• [ENTRIES]
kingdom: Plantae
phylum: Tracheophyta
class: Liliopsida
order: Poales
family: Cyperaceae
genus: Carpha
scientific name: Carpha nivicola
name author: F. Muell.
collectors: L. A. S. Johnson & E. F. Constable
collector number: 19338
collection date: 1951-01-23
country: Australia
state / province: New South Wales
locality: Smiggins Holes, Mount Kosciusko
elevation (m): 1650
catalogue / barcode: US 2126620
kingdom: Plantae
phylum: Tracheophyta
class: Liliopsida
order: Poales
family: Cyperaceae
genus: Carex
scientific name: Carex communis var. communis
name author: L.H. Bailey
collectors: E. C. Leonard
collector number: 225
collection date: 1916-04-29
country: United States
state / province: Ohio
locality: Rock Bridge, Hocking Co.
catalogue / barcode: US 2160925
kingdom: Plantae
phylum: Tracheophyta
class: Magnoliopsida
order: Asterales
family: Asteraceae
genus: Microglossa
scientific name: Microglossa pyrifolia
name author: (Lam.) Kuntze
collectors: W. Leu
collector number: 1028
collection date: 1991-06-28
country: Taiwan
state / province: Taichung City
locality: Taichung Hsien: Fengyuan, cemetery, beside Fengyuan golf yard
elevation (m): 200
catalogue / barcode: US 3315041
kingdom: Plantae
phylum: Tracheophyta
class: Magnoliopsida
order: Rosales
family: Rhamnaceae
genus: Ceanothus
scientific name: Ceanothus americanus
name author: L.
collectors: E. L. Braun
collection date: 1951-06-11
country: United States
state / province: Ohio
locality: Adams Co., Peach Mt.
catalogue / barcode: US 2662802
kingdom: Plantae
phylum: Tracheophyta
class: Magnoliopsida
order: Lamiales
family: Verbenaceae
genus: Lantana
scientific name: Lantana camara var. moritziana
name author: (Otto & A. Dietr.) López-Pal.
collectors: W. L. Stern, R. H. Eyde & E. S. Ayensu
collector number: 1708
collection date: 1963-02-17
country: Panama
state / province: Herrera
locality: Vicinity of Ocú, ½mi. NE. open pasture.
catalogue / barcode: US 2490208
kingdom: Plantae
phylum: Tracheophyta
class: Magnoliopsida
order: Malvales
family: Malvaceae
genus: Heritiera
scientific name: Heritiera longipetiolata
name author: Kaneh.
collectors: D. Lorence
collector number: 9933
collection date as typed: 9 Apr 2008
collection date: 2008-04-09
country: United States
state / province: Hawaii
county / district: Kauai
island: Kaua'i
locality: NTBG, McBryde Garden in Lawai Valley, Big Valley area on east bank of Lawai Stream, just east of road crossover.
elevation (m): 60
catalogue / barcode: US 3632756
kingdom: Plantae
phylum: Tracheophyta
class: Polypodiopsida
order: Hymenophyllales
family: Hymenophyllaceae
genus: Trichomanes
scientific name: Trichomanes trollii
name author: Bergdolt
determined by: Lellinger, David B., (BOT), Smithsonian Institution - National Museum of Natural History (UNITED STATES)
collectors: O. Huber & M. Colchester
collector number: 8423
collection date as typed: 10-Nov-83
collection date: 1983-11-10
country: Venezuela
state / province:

• [TO DO]
Format the lines of the data from the one containing "locality: Vicinity of" through the one containing "name author: Kaneh.", inclusive, as a numbered list, omitting any blank lines.

• [WRITTEN SOLUTION]
1. locality: Vicinity of Ocú, ½mi. NE. open pasture.
2. catalogue / barcode: US 2490208
3. kingdom: Plantae
4. phylum: Tracheophyta
5. class: Magnoliopsida
6. order: Malvales
7. family: Malvaceae
8. genus: Heritiera
9. scientific name: Heritiera longipetiolata
10. name author: Kaneh.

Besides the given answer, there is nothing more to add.